Still, fit or not, it turned out to be great fun shopping in my own closet, each familiar dress unveiled as a potential new look and actually turning out to be just that, a brand new look for me. As a bonus, dresses I hadn’t worn in years, because I didn’t have the right bra, were no longer a problem. No more bra straps showing, no more side body flesh smooshed up into unnatural contours that none of us has when were not trussed up in a brassiere. Now, everything sits as it should, no fuss or muss. Clothes fit or they don’t, without consideration for the correct holsters for the ladies. No cramming or squashing or squeezing. Me and the dress, that’s it.
The women out there know what I’m talking about. I’ve never met a bra I really liked, and when you do finally find one that fits, it is guaranteed to wear out in three-to-four months and you’ll need a new one. By that time, the company that makes it will either have discontinued it or made enough changes to it that it’s unrecognizable and unwearable. Sure, we all flip longingly through the Victoria Secret catalogs, but my profession does not include sitting still in my underwear for a camera with most of my breast strategically on display, so let’s be realistic on that front. If you want what she’s wearing, be prepared to be sporting some serious cleavage. It is a great look for date night with your spouse, but not so great a look for the office.
Can you tell I love the new me? Granted, life threw lemons at me so I’m making gallons of lemonade, but consider it. What would life be like without the trappings of convention? Without the requirement of a breast code that ensures we fit into the social circle we have been thrown into? Me, I swim along with everyone else without a sideways glance. I feel like I’m the lucky winner of some sort of free breast pass. It’s kind of cool, if I do say so myself.

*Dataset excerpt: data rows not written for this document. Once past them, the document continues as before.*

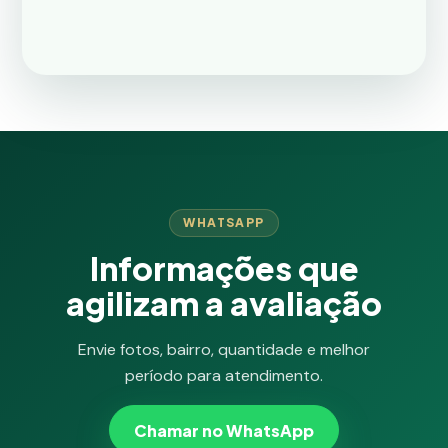
WHATSAPP
Informações que
agilizam a avaliação
Envie fotos, bairro, quantidade e melhor
período para atendimento.
Chamar no WhatsApp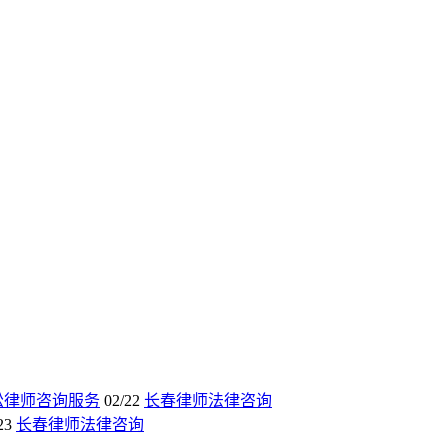
讼律师咨询服务
02/22
长春律师法律咨询
23
长春律师法律咨询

Okay, before I sign off, I want to remind everyone, attitude is everything. I think my free pass come from the fact that I have given myself a free pass. I neither call attention to nor detract from the changes in my physique. Honestly, I don’t give them a second thought. I am wearing the same wardrobe pre- and post-mastectomy with the exception of a bag of bras I couldn’t donate to Good Will fast enough. My clothes are an expression of the joy I feel to be blessed to hitch a ride in this body for this life. Are yours?